Stadt immer mehr in Schieflage

VP-Obmann Stadtrat Kurt Hohensinner und die Grazer Volkspartei üben scharfe Kritik an dieser Entwicklung. „Seit Amtsantritt der grünen Vizebürgermeisterin werden in Graz bei jeder erdenklichen Möglichkeit Parkplätze gestrichen, ohne Alternativen zu schaffen. Dies trifft besonders Familien, ältere und mobilitätseingeschränkte Personen sowie Unternehmen und den Handel hart“, so Hohensinner. Die Auswirkungen der Parkplatzstreichungen sind in der Innenstadt besonders spürbar. Die Innenstadtwirtschaft leidet unter einem deutlichen Rückgang der Kundenfrequenz. Von Umsatzeinbrüchen von bis zu 30-40 Prozent ist die Rede. „Nur wenn Menschen und Kunden gerne in die Stadt kommen und wenn sie überhaupt noch verkehrstechnisch in die Stadt kommen können, dann kann eine Innenstadt florieren. In Graz geht der Trend leider gerade in die entgegengesetzte Richtung“, kritisiert Hohensinner, „In der Verkehrspolitik ist die Koalition auf einem Geisterfahrerkurs. Parkplätze werden vernichtet, Stau mutwillig produziert. Innenstadtgeschäfte müssen schließen, Kunden gehen verloren. Und anstatt aktiv gegenzusteuern, wird die Stadt immer mehr in Schieflage gebracht. Während das Sozialbudget in der Mittelfristplanung verdoppelt wird, wurde das Budget in der Wirtschaft in den vergangenen Jahren halbiert. Das ist die traurige Bilanz der Kahr-Koalition: Parkplätze streichen. Stau schaffen. Kunden vertreiben.“

Ausgewogene Verkehrspolitik gefordert

Der VP-Obmann fordert eine ausgewogenere Verkehrspolitik, die alle Verkehrsteilnehmer im Blick hat. „Mehr Platz für Fußgänger und Radfahrer ist gut, aber die ersatzlose Streichung von Parkplätzen schafft nur Probleme. Der erhöhte Parkplatz-Such-Verkehr schadet der Umwelt und dem Klima“, betont er. Die Volkspartei plädiert für den Bau von Tiefgaragen als Ersatz für gestrichene Parkplätze, die Forcierung von Park&Ride-Anlagen und einer echten Öffi-Offensive, um den Pendlerverkehr frühzeitig abzufangen.

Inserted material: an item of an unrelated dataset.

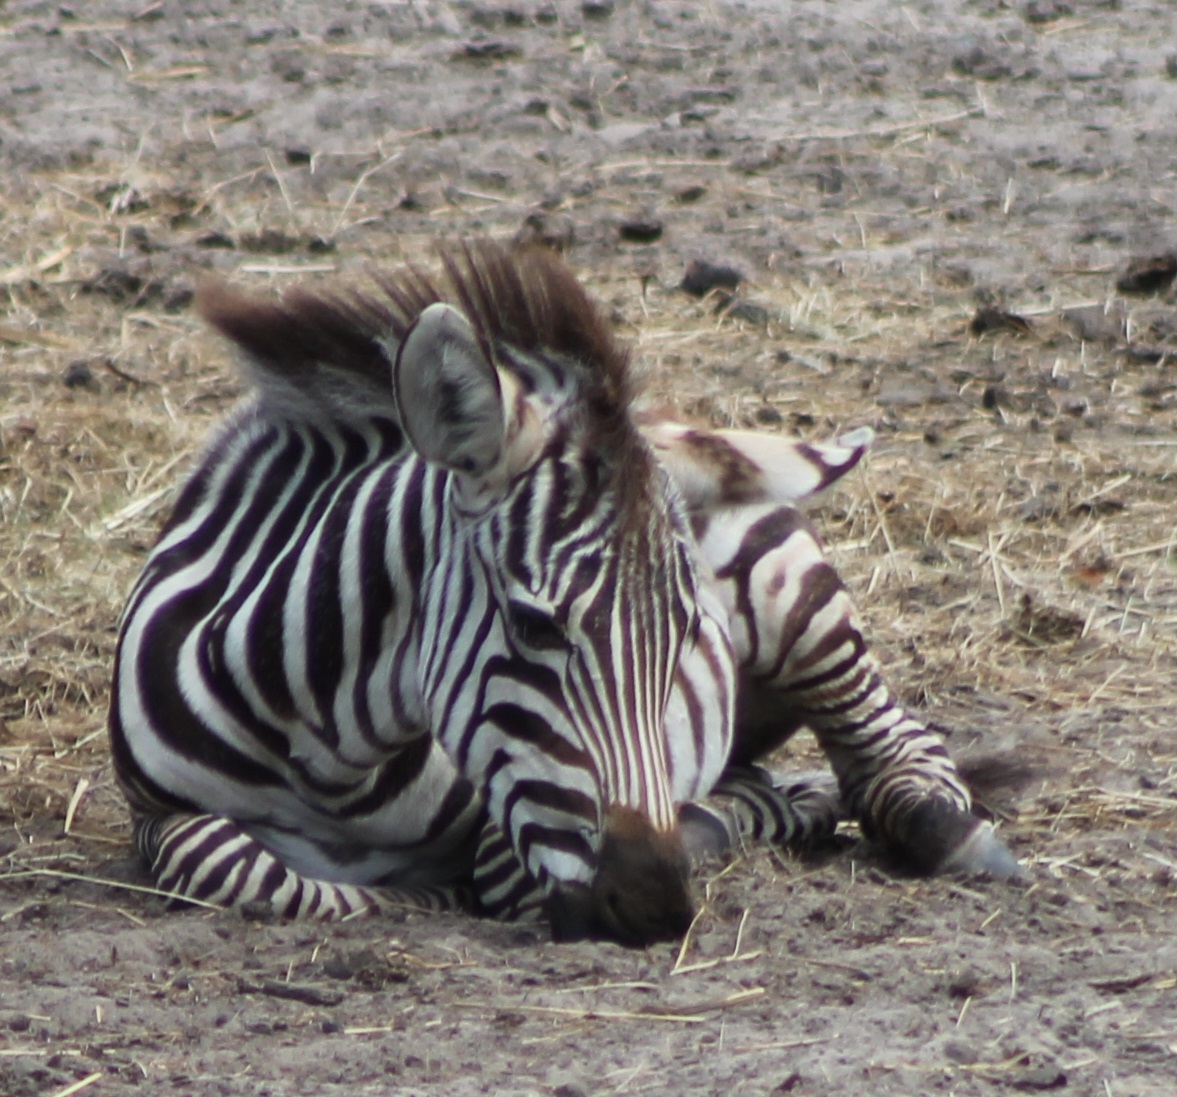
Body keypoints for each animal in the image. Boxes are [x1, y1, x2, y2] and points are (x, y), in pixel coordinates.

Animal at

500 Parkplätze zurückbringen

Sollte die Volkspartei in Zukunft wieder Gesamtverantwortung für die Stadt übernehmen dürfen, verspricht Hohensinner 500 Parkplätze zentrumsnah zurückzubringen – teilweise in Tiefgaragen, teilweise oberirdisch. Viele dieser Parkplätze sollen, wenn möglich, mit E-Lade-Infrastruktur ausgestattet werden. Zudem betont er, dass Graz dringend ein Parkleitsystem benötigt, um den Verkehrsfluss zu verbessern und die Parkplatzsuche zu erleichtern.